Embrace chaos when it comes to building a website: Architect’s perspective

“Your website looks dated”

That was the comment I received from an acquaintance who was in the digital marketing field. He made the unflattering comment when I asked his opinion on my company website. I felt confidant that I would get at least the ok if it is not the good comment when I asked the question.

After he commented on the word dated, he added another adjective in front- 2015 dated. I could not believe it. It was exactly in 2015 summer, our office worked on building the new website. At the time, not only I felt proud of the work, but I also received many compliments from different people in both the architecture and construction industries.

Fast forward to 2020, our website now turned into the dreary “dated” one

While I was regretting asking the question, I knew I could not ignore his comment. I had to do something about the website.

After mulling over (endlessly googling different websites) a few days about what to do, I decided on building the complete new website (aka website 4.0).

I decided to focus on the project from viewers’ perspective rather than mine (architect’s), especially the viewers who are not architects“.

Here are the lessons from the mistakes and difficulties of building the website in 2020.

I thought I knew my audience

For this new website, I made three goals: 

  • be clear
  • be simple
  • be unexpected 

It is the last goal, the unexpected that needs explanation here.

The emphasis on being clear/simple has been the universal objectives for any projects, goals, strategies in different business sectors: design, writing, technology, etc. However, the the last goal of the unexpectedness is not easy to define.

How do you create an unexpected website? Is this even a good idea? Isn’t that going against the first goal, being clear? How do you even go about researching or explaining this seemingly ambiguous concept to the general public“?

While researching /studying different websites ranging from architecture to different industry sites, I learn to realize the difference between the words, clarity and unexpectedness. These words have two different distinctions and meanings; things can be clear even if they are not conventionally presented or explained hence the unexpected.


In other words, I can strive to have both goals building the new website: clarity and unexpectedness.

Over the years, I had seen many different architecture firm websites ranging from a huge global company to a small one-person firm with pretty much the same look….except the project size and the budgets! The one common theme from these different websites is that they are designed for architects, not for the general public.  

I am also guilty of that myself when I think about my previous websites from 1.0 to 3.0.  

For the 4.0 version, I decided to focus on the audience (aka potential clients) rather than my fellow architects. With this new strategy, I had to rethink everything about the website; project images, writing styles/ tone, etc.

That was how the website 4.0 work started….back in January 2020. I thought I was ready.

Deadline gets pushed

I was wrong.

The discussion with the website designer, we decided three months was enough to complete the work. I made the decision to have April 1 as the completion date.

Retro alarm clock on yellow color background

Now with a clear objective and also the deadline set, we had to just work on the new website. The website designer came up with a grand to-do list for completing this project; who is responsible for what, when to do our designated task. It was exactly like managing a Construction Administration work on a job site that I felt I was familiar with.

**What you need to do:**
In the website essay, rewrite the passage from "I am also guilty" up to and including "the completion date.", changing "three months" to "four months".

**Dataset records:**
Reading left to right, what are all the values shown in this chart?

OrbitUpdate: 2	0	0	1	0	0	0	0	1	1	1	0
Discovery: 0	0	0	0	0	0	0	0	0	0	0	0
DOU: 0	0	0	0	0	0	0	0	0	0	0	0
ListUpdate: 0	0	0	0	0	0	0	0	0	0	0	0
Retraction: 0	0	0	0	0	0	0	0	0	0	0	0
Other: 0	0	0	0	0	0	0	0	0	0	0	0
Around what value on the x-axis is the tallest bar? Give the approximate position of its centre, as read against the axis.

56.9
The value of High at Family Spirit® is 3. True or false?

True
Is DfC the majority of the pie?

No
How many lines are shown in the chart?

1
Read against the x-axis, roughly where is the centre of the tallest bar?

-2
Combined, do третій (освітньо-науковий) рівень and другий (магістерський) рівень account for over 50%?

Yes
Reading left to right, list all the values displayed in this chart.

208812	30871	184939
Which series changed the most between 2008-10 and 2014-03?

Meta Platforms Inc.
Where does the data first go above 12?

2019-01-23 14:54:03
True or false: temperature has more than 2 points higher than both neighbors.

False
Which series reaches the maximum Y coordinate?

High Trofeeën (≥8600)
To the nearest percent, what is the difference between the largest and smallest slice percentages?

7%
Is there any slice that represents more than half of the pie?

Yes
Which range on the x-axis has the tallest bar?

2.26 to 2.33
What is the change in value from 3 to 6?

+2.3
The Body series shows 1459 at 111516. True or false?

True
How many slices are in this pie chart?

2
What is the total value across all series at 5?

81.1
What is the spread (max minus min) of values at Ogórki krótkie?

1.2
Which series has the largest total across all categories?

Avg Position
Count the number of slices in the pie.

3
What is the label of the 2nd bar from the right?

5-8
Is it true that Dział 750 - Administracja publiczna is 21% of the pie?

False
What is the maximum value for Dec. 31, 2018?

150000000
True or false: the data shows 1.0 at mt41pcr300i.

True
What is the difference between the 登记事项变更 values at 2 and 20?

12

**Result of the exercise:**
I am also guilty of that myself when I think about my previous websites from 1.0 to 3.0.  

For the 4.0 version, I decided to focus on the audience (aka potential clients) rather than my fellow architects. With this new strategy, I had to rethink everything about the website; project images, writing styles/ tone, etc.

That was how the website 4.0 work started….back in January 2020. I thought I was ready.

Deadline gets pushed

I was wrong.

The discussion with the website designer, we decided four months was enough to complete the work. I made the decision to have April 1 as the completion date.